Pengaturan Raja yang ada di dalam kita seharusnya membuat kita tidak perlu lagi diatur oleh polisi atau oleh tata tertib buatan manusia, karena kita berada di bawah pengaturan Raja Kerajaan Surga. Raja ini ada dalam roh kita. Seringkali ketika kita hendak melakukan sesuatu, Ia segera berbicara kepada kita dengan satu kata: “Tidak”. Satu kata yang pendek ini sering menyelamatkan kita dari sejumlah besar masalah. Perkataan “tidak” yang ada di dalam batin kita merupakan salah satu bentuk pengaturan sang Raja yang ada di dalam kita. Mungkin pada hari ini kita telah mendengar beberapa kali kata “tidak” yang diucapkan oleh sang Raja, namun kita tidak mengindahkannya. Itulah sebabnya kerohanian kita terus merosot. Demi kerajaan, marilah kita senantiasa belajar mendengarkan dan mematuhi pengaturan sang Raja di dalam kita.

Mat. 3:1-2; 16:18-19

Dalam pemberitaannya, Yohanes Pembaptis memberi tahu orang-orang agar bertobat untuk kerajaan. Ia tidak mengatakan kita perlu bertobat supaya kita masuk surga. Ia mengatakan bahwa kita harus bertobat sebab Kerajaan Surga sudah dekat. Kerajaan menunjukkan semacam pemerintahan dan pengaturan. Sebelum kita diselamatkan, kita tidak berada di bawah pengaturan apa pun. Kita bebas melakukan apa pun yang kita kehendaki. Namun, ketika kita mendengar pengabaran Injil, kita beralih dari kondisi yang tidak ada pengaturan kepada kondisi yang penuh pengaturan ilahi. Berada di bawah pengaturan ilahi berarti berada dalam kerajaan.

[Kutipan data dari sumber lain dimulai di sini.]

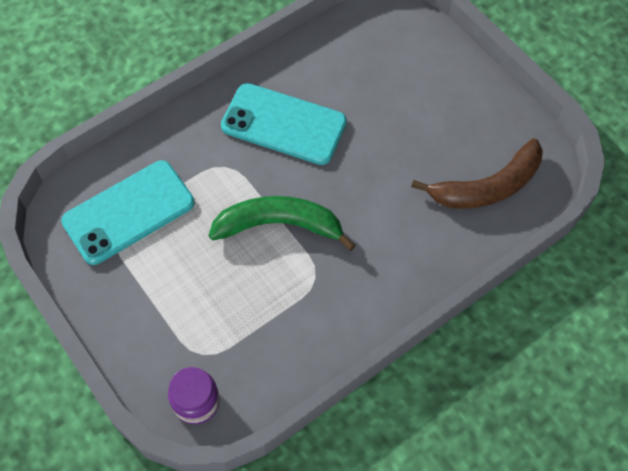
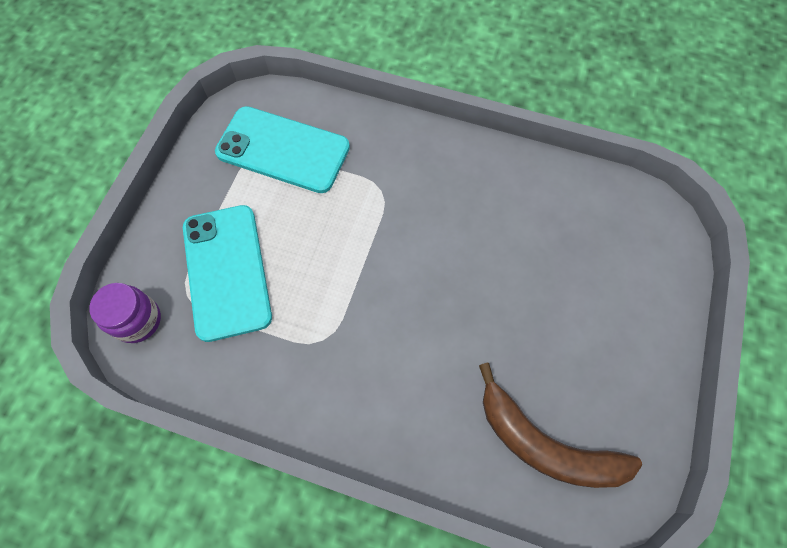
camera: 55 degrees right, 5 degrees up
(279, 225) = (355, 273): green banana -> none
(284, 124) = (461, 208): turquoise phone -> turquoise phone (227, 271)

Sebelum kita diselamatkan, kita tidak mempunyai raja. Tetapi setelah kita berpaling kepada Tuhan, Ia menjadi Raja kita. Kini kita semua di bawah pengaturan Raja ini. Yohanes menganjuri kita untuk bertobat demi Kerajaan Surga. Kata “surga” di sini mengacu kepada langit tertinggi yang menurut Alkitab adalah langit tingkat ketiga, langit di atas semua langit (2 Kor. 12:2). Jadi, Kerajaan Surga mengacu kepada kerajaan di atas semua langit, di mana takhta Allah ada. Dalam kerajaan ini terdapat pengaturan dan pemerintahan Allah, di mana Ia menjalankan kedaulatan-Nya atas seluruh ciptaan-Nya. Allah menghendaki agar Kerajaan Surga ini turun ke bumi. Pemerintahan surgawi ini harus turun ke bumi untuk berkuasa di atas bumi.

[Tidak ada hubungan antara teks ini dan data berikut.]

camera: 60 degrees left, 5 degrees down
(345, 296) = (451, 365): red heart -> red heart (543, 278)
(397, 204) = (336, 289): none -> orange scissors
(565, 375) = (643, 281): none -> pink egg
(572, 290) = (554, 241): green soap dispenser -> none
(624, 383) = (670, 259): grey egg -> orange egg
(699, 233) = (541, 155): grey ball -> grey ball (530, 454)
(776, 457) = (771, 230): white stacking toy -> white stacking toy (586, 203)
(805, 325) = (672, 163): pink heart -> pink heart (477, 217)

Menurut perkataan Yohanes dalam Matius 3:2, “Kerajaan Surga sudah dekat.” Ini jelas menunjukkan bahwa sebelum kedatangan Yohanes Pembaptis, Kerajaan Surga belum datang. Bahkan setelah dia tampil, Kerajaan Surga masih belum datang; hanya sudah dekat. Kapankah Kerajaan Surga datang ke atas bumi? Kerajaan Surga datang ke atas bumi pada hari Pentakosta, yaitu pada saat gereja yang mula-mula berdiri. Artinya, gereja adalah realitas dari Kerajaan Surga. Dalam Matius 16:18-19, Tuhan menggunakan istilah “gereja” dan “Kerajaan Surga” secara bergantian. Ini membuktikan bahwa Kerajaan Surga datang ketika gereja didirikan, atau dengan kata lain, gereja yang didirikan itulah realitas dari Kerajaan Surga, suatu wilayah di mana Allah dapat mendirikan dan melaksanakan kuasa pemerintahan surgawi-Nya.

Doa:
Tuhan Yesus, di waktu yang lampau, aku sepenuhnya hidup bagi diri sendiri, tetapi sekarang, aku mau belajar hidup bagi Allah. Dulu aku mencari keuntungan diri sendiri; sekarang, aku mau mencari perkenan-Mu. Dulu, aku tertarik kepada urusan-urusanku sendiri; tetapi sekarang, belas kasihanilah aku agar dapat memperhatikan pekerjaan Allah.